* [Text provided]:
You can use the aliyun-log-flume plug-in to connect Flume to LogHub of Log Service to write and consume log data.

After connecting Flume to LogHub, you can connect Log Service to other data systems, such as Hadoop Distributed File System (HDFS) and Kafka, through Flume. Currently, Flume supports plug-ins for data systems such as HDFS, Kafka, Hive, HBase, and Elasticsearch. You can also find plug-ins for connecting Flume to common data sources in the Flume community. The aliyun-log-flume plug-in provides the LogHub sink and source plug-ins for connecting LogHub and Flume as follows:
  • Sink: uses Flume to read data from other data sources and then write data to LogHub.
  • Source: uses Flume to consume LogHub data and then write data to other systems.

LogHub sink

You can use the LogHub sink to transmit data from other data sources to LogHub through Flume. Currently, the following parsing formats are supported:
  • SIMPLE: writes a Flume event to LogHub as a field.
  • DELIMITED: separates Flume events with a delimiter, parses an event into fields based on the configured column names, and then writes them to LogHub.
The following table lists the parameters that can be configured.

* [Tasks for this exercise]:
1 - Answer these questions about the Flume plug-in text:
(a) What does the Source plug-in do?
(b) Which data systems does Flume currently support plug-ins for?
(c) How does the SIMPLE parsing format handle a Flume event?
2 - Summarize the Flume plug-in text in two sentences.
3 - Transcribe the Flume plug-in text word for word, from "You can use the aliyun-log-flume" to "to other systems.".
Answer using only the Flume plug-in text and nothing else.

* [Given records]:
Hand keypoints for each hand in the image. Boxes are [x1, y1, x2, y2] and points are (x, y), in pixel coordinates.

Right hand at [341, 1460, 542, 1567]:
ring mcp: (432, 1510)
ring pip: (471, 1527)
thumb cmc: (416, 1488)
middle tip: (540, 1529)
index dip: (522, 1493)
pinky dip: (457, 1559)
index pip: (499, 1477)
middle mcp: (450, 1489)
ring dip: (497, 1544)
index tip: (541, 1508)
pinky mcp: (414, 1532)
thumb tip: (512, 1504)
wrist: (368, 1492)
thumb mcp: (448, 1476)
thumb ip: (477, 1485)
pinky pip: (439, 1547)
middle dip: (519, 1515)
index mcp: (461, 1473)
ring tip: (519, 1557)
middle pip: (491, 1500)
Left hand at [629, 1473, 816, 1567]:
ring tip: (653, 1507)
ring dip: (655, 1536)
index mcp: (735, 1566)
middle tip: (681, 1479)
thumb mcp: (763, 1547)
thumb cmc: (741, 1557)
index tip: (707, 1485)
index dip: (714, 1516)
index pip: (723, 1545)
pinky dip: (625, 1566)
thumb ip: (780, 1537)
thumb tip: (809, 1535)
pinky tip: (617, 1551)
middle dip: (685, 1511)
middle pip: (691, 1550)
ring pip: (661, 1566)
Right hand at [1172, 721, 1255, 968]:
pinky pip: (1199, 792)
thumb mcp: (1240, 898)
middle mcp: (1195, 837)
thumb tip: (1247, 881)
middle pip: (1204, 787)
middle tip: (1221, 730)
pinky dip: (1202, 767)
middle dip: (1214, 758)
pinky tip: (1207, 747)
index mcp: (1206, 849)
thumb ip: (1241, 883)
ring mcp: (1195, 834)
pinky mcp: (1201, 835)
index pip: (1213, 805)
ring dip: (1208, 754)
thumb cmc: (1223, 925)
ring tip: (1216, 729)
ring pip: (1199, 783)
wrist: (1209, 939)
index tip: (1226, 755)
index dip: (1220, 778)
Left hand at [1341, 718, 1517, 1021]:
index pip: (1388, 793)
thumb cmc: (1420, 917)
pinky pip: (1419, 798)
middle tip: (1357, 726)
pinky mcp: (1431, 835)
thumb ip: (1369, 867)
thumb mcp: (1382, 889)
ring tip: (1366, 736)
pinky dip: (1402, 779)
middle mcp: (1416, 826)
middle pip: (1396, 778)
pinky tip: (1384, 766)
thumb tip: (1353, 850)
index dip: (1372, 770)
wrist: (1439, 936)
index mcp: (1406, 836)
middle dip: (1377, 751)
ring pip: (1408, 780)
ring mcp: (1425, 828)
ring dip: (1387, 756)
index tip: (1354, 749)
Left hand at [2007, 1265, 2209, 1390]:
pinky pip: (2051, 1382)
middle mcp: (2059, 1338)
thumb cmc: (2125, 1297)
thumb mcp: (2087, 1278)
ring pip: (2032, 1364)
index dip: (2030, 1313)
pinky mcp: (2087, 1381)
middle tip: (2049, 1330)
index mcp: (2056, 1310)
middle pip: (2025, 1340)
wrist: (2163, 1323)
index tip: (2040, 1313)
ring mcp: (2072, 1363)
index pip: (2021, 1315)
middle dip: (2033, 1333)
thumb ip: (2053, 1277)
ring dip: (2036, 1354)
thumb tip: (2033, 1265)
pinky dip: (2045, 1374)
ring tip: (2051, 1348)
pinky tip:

* [Answers provided]:
1 -
(a) It uses Flume to consume LogHub data and then writes that data to other systems.
(b) HDFS, Kafka, Hive, HBase, and Elasticsearch.
(c) It writes a Flume event to LogHub as a field.

2 - The aliyun-log-flume plug-in connects Flume to LogHub of Log Service to write and consume log data. It provides a sink that writes data from other sources into LogHub and a source that consumes LogHub data and writes it to other systems, and the sink currently supports the SIMPLE and DELIMITED parsing formats.

3 -
You can use the aliyun-log-flume plug-in to connect Flume to LogHub of Log Service to write and consume log data.

After connecting Flume to LogHub, you can connect Log Service to other data systems, such as Hadoop Distributed File System (HDFS) and Kafka, through Flume. Currently, Flume supports plug-ins for data systems such as HDFS, Kafka, Hive, HBase, and Elasticsearch. You can also find plug-ins for connecting Flume to common data sources in the Flume community. The aliyun-log-flume plug-in provides the LogHub sink and source plug-ins for connecting LogHub and Flume as follows:
  • Sink: uses Flume to read data from other data sources and then write data to LogHub.
  • Source: uses Flume to consume LogHub data and then write data to other systems.